Avec deux élus, le Front national va retrouver l’Assemblée après 14 ans d’absence, une victoire symbolique forte, mais sans sa présidente Marine Le Pen, battue d’extrême justesse dans le Pas-de-Calais alors que sa nièce Marion Maréchal-Le Pen et Gilbert Collard l’ont emporté.
Chez les Le Pen, le paradoxe est de taille. Vingt-quatre ans après Jean-Marie Le Pen (député en 1956-58 et 1986-88), ce n’est pas la patronne du parti d’extrême droite qui va ramener le patronyme familial au Palais Bourbon, mais sa nièce, étudiante en droit de 22 ans parachutée récemment dans la 3e circonscription du Vaucluse, à Carpentras.
L’autre élu du « Rassemblement bleu marine » n’est pas encarté au FN. Il s’agit de l’avocat médiatique Gilbert Collard, vainqueur dans la 2e circonscription du Gard lors d’une triangulaire avec l’UMP et le PS.
Fidèle à lui-même, l’homme des prétoires a promis de remplir « une mission de casse-couille démocratique » à l’Assemblée.
En revanche, Marine Le Pen, sortie en tête du 1er tour avec plus de 42%, est battue d’extrême justesse (118 voix) dans la 11e circonscription du Pas-de-Calais par le PS Philippe Kemel (50,11%). Le FN a annoncé un recours.
D’autres candidats frontistes ont perdu dans des circonscriptions où ils étaient bien placés. C’est le cas notamment dans la 16e des Bouches-du-Rhône de Valérie Laupies (48,71%), battue par le PS Michel Vauzelle, alors que l’UMP Roland Chassain s’était retiré du second tour pour la faire gagner, un cas unique dans ces élections.
Quant à Florian Philippot, l’un des plus proches lieutenants de Marine Le Pen, il s’incline à Forbach (6e de Moselle), avec 46,30% contre le PS Laurent Kalinowski.
Au final, les deux victoires ont lieu dans deux des 28 triangulaires. Dans ses 31 duels (9 contre l’UMP, 22 contre la gauche) le FN ne l’emporte jamais, signe de sa difficulté à casser le plafond des 50%, mais il augmente ses voix partout entre les deux tours, parfois de manière substantielle, surtout face à la gauche.
Présent dans 59 circonscriptions au second tour, le FN dépasse les 40% des voix dans 14 cas.

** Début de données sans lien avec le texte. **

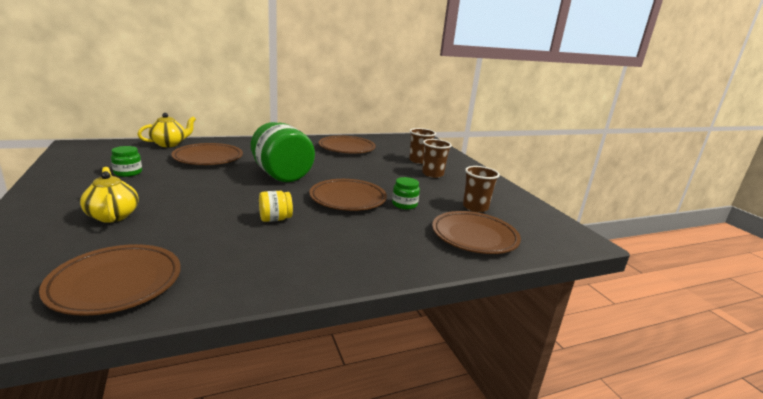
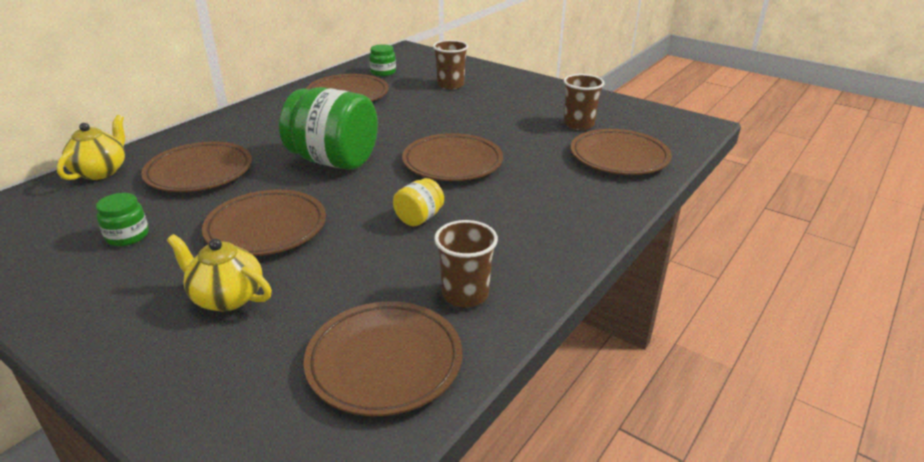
camera: 30 degrees left, 10 degrees up
(190, 193) = (266, 228): none -> brown plate
(404, 204) = (514, 147): green jar -> green jar (383, 72)
(432, 174) = (488, 98): brown cup -> brown cup (465, 294)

« Nous sommes deux seulement », « mais nous y sommes », s’est félicité Gilbert Collard dans le Gard, Marine Le Pen saluant à Hénin-Beaumont « un énorme succès ».
Pour le sociologue Sylvain Crépon, spécialiste du FN à l’université de Nanterre, le retour de frontistes au Palais Bourbon est « symboliquement très fort ».
Handicapé depuis toujours par le scrutin majoritaire à deux tours aux législatives, le FN n’avait réussi à contourner l’obstacle que deux fois dans le passé (Yann Piat en 1988, Marie-France Stirbois en 1989). Avec ses deux victoires dimanche, le parti d’extrême droite retrouve une Assemblée nationale dont il était privé depuis 1998, quand l’élection de Jean-Marie Le Chevallier avait été invalidée.
Pour Sylvain Crépon, la défaite de Marine Le Pen constitue cependant un véritable bémol.
« Si elle avait été à l’Assemblée nationale, avec sa personnalité, son aura et son sens de la communication, il y aurait eu un écho considérable. Avec son absence, l’écho risque d’être amoindri », explique-t-il à l’AFP, en se demandant si Gilbert Collard, « un franc-tireur », « va jouer le jeu et être solidaire jusqu’au bout ».
Deux mois après avoir réuni 6,4 millions de voix et 17,90% au 1er tour de la présidentielle, le FN, qui a vu son score refluer aux législatives (13,6%) se retrouve avec seulement deux élus à l’Assemblée nationale.
« On en a encore la preuve aujourd’hui. Le Front national ne peut parvenir au pouvoir qu’en passant des alliances », souligne M. Crépon.
Un troisième député d’extrême droite retrouvera bientôt le Palais Bourbon. Il s’agit de Jacques Bompard, président de la Ligue du sud et ancien compagnon de route de Jean-Marie Le Pen au FN, qui a été élu dimanche dans le Vaucluse.